**** TASK INPUTS

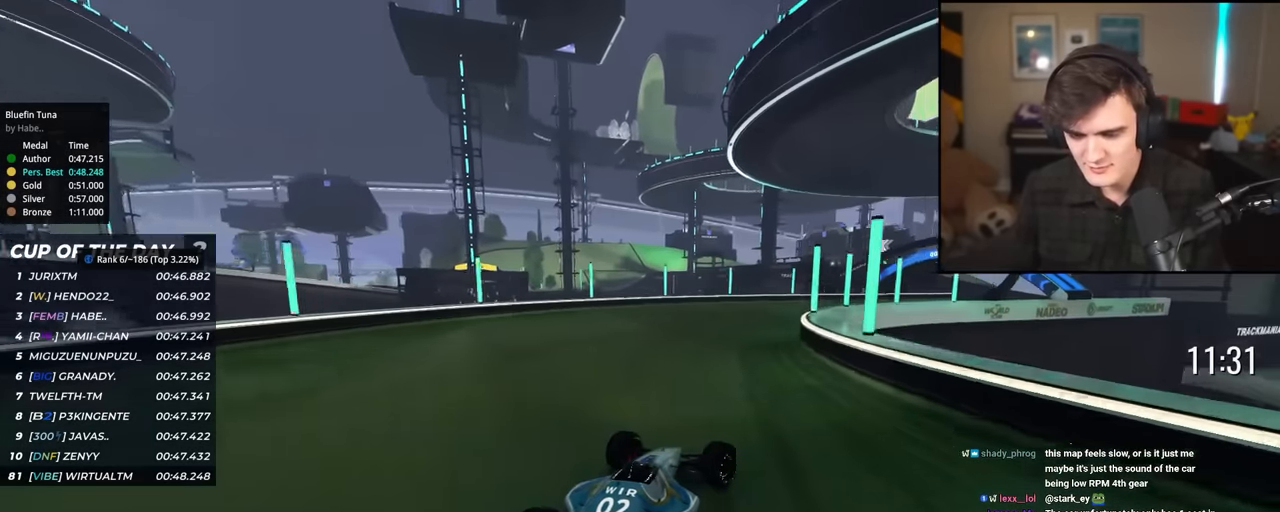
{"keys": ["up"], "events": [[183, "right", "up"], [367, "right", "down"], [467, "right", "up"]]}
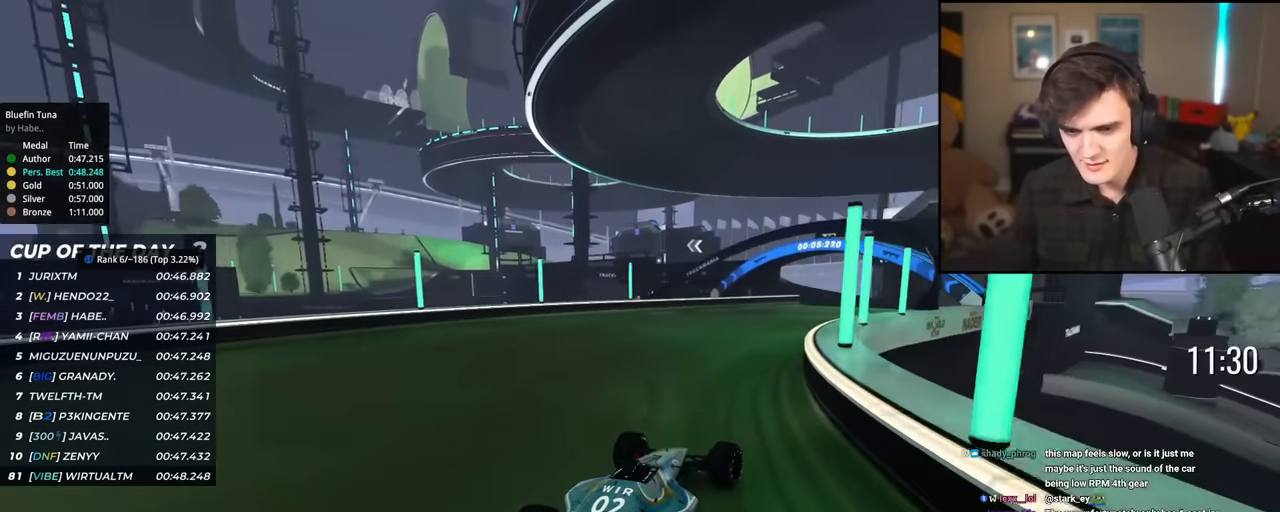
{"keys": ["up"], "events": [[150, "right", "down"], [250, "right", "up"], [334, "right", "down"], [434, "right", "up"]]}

********
**** TASK INPUTS

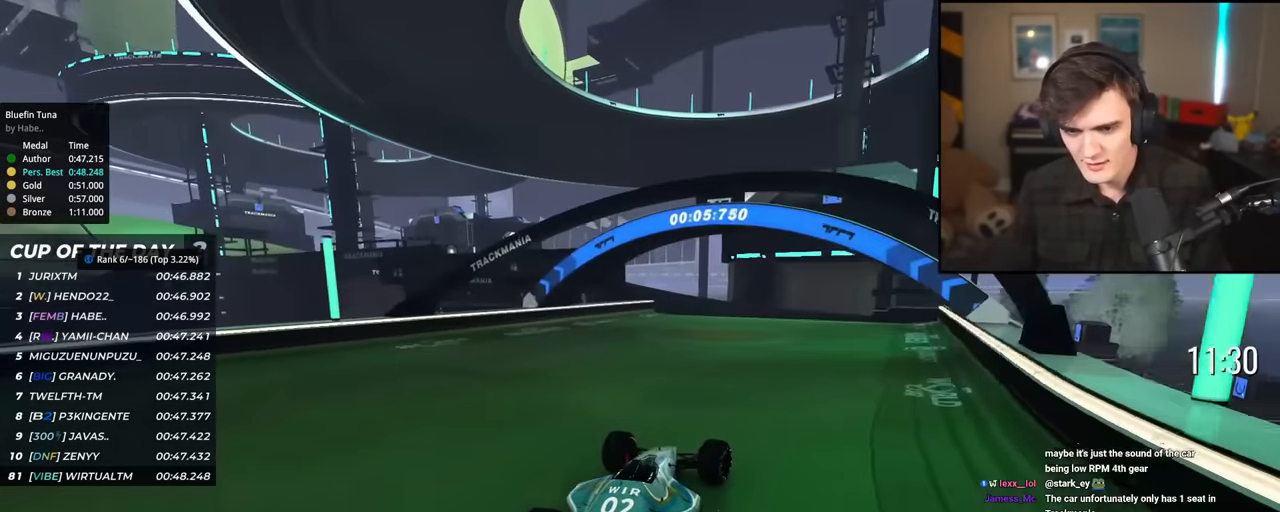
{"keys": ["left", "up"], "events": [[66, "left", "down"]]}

********
**** TASK INPUTS

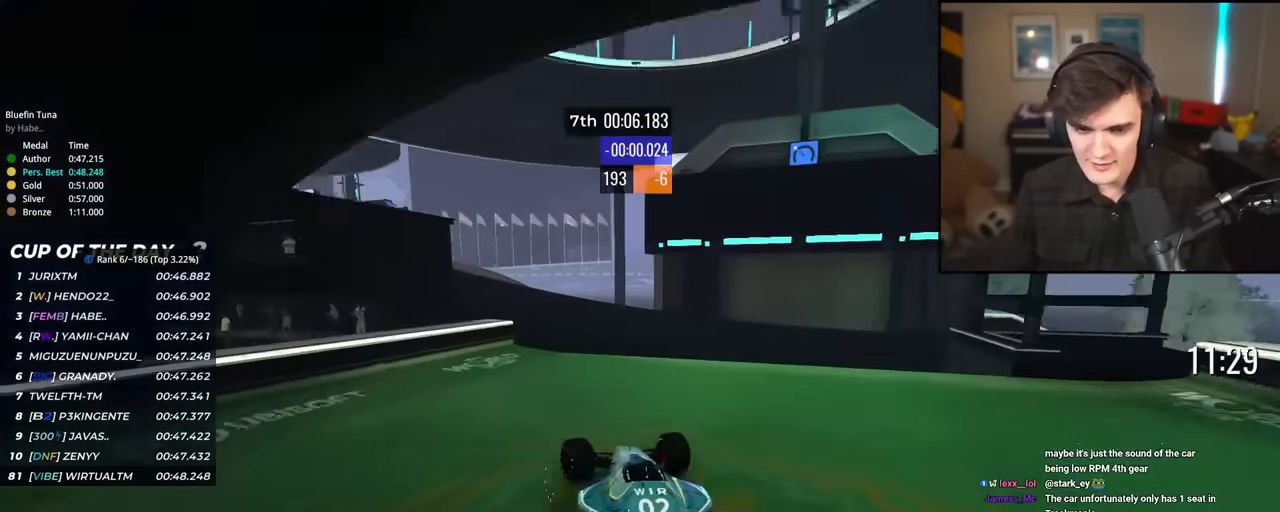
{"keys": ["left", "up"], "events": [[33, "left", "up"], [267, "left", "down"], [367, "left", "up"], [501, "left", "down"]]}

********

## EXERCISE BRIEF:
Count the lines of the data that hold the string "right". The answer should be that number alone.

## YOUR RESPONSE:
2